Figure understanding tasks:
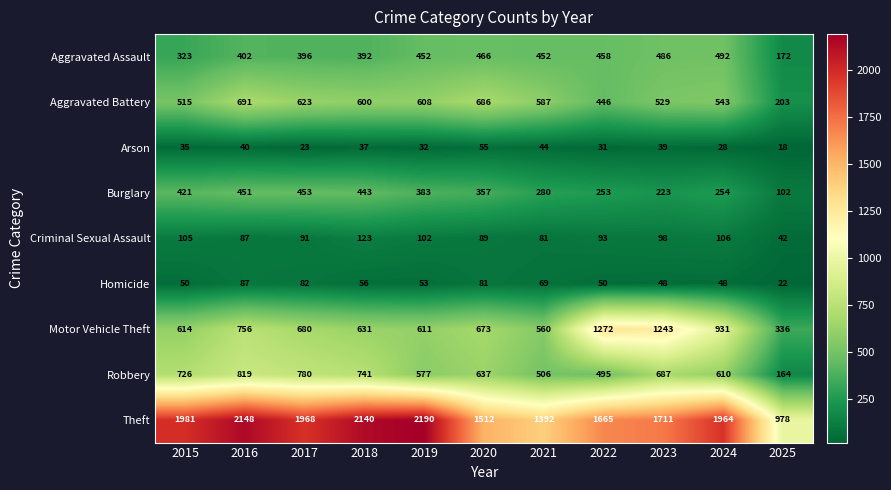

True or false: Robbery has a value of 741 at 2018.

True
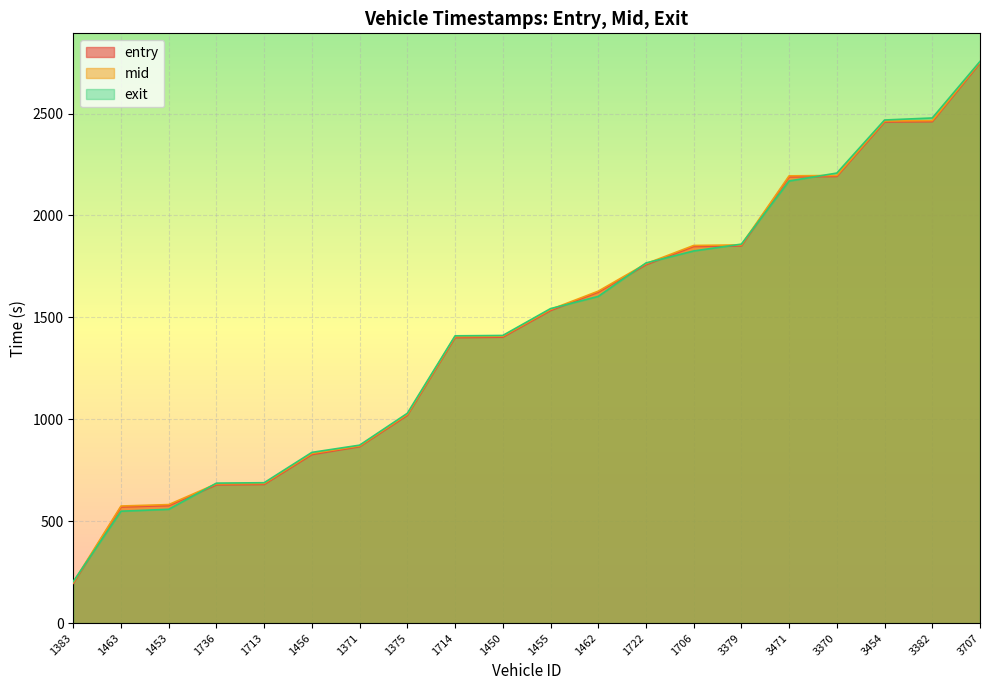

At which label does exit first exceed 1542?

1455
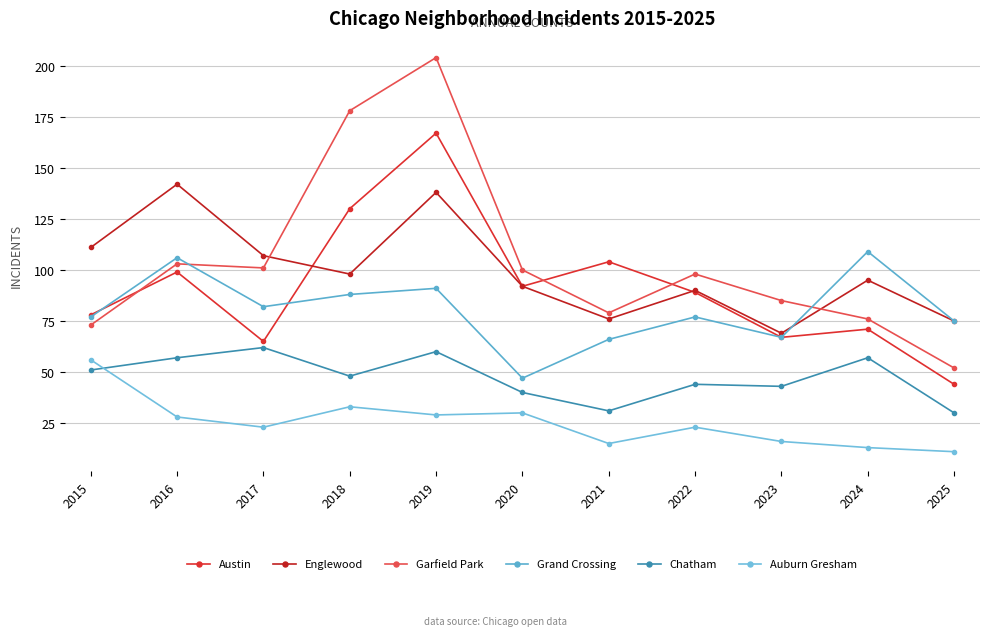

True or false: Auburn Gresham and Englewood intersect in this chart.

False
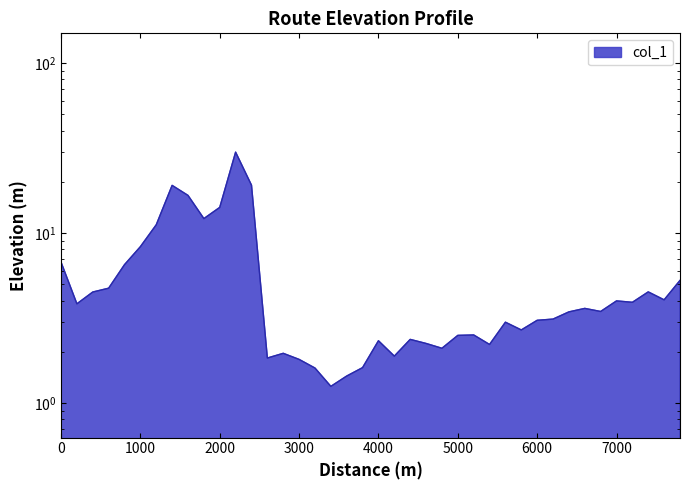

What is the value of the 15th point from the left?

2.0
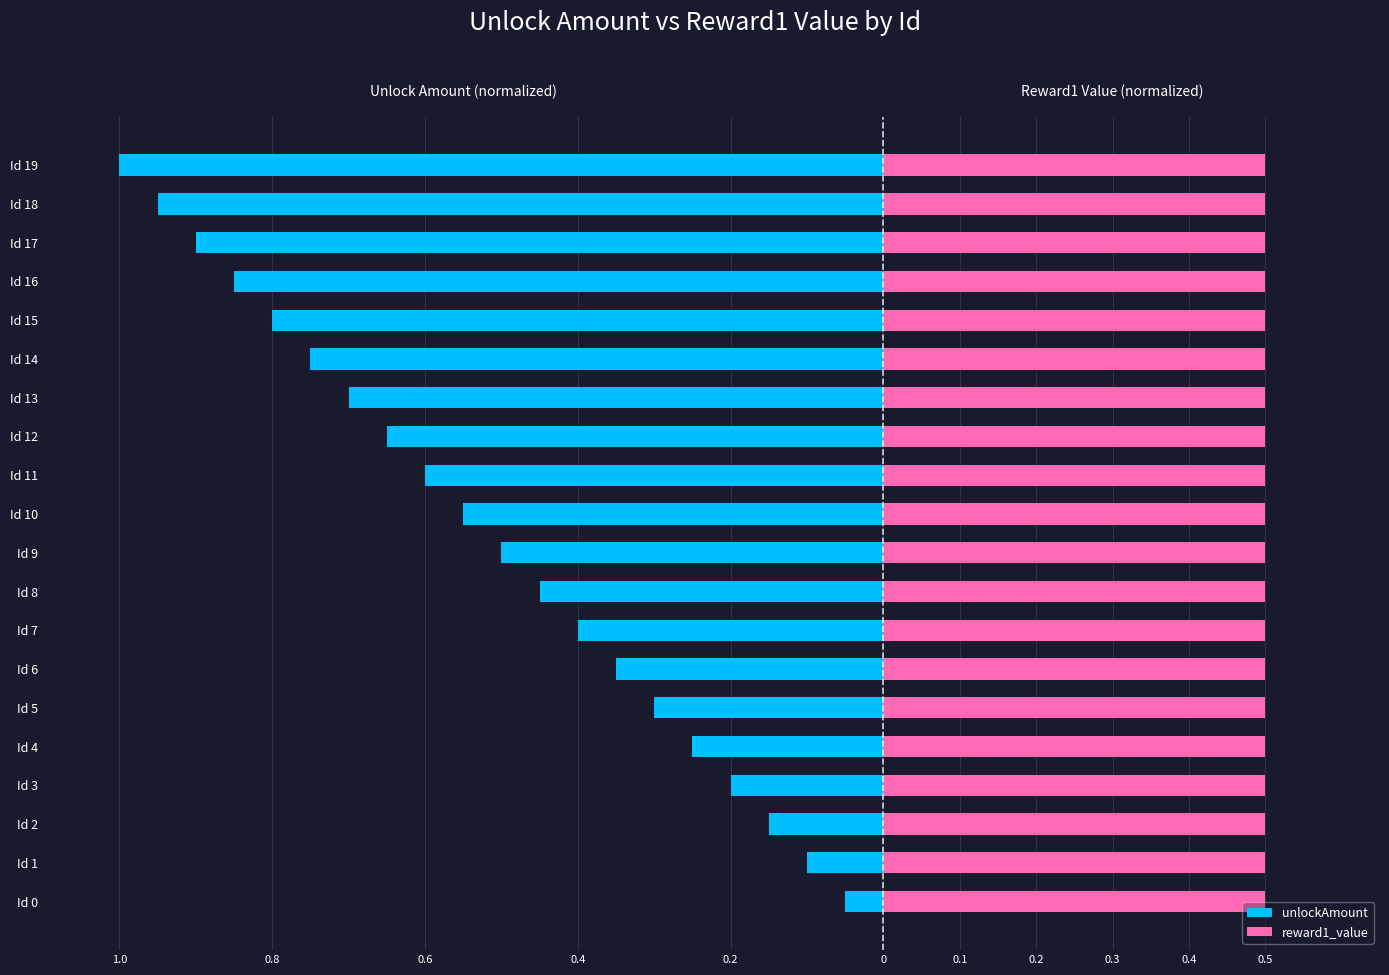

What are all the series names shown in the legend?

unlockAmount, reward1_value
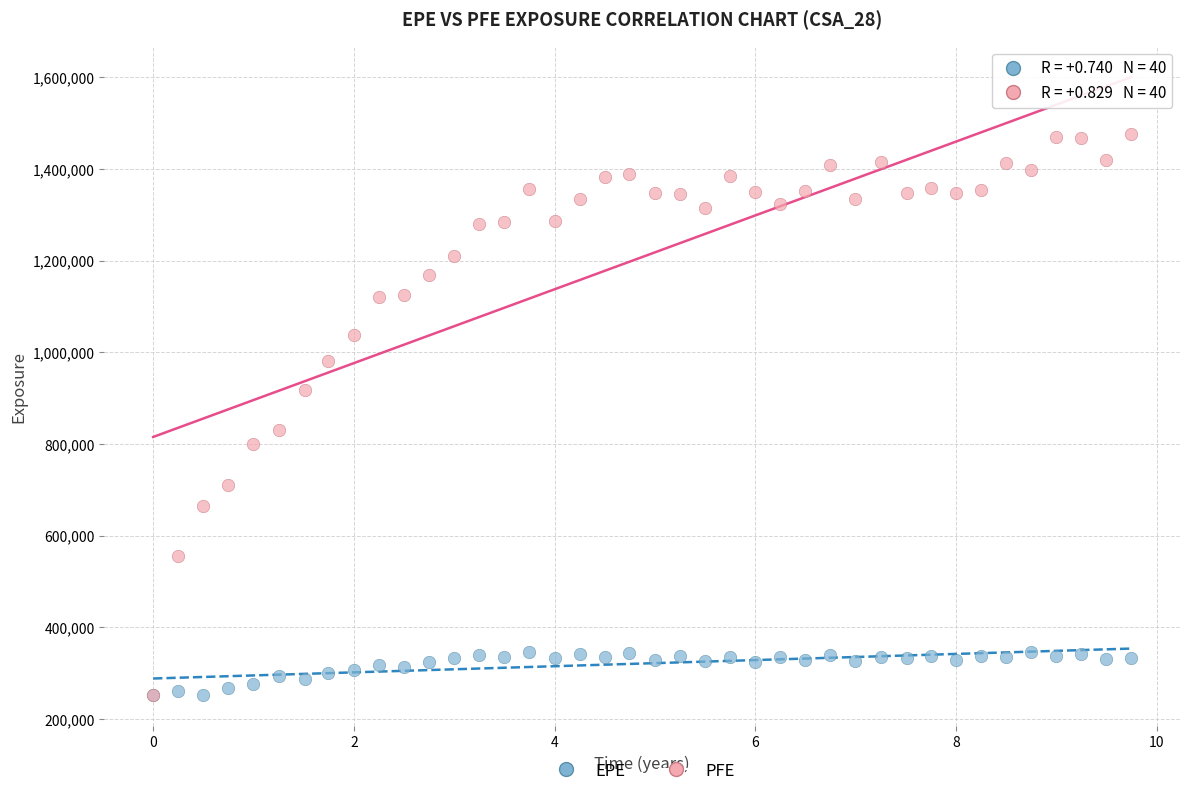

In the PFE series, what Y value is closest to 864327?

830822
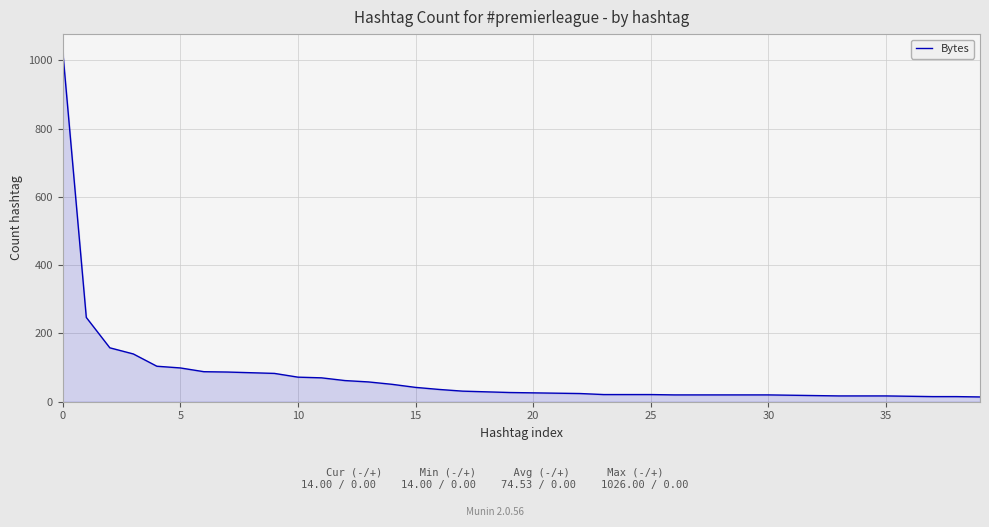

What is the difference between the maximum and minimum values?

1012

§ **Task brief**:
Reproduce every entry above word for word, omitting the pictures.

§ **Completed task**:
True or false: Robbery has a value of 741 at 2018.

True

At which label does exit first exceed 1542?

1455

True or false: Auburn Gresham and Englewood intersect in this chart.

False

What is the value of the 15th point from the left?

2.0

What are all the series names shown in the legend?

unlockAmount, reward1_value

In the PFE series, what Y value is closest to 864327?

830822

What is the difference between the maximum and minimum values?

1012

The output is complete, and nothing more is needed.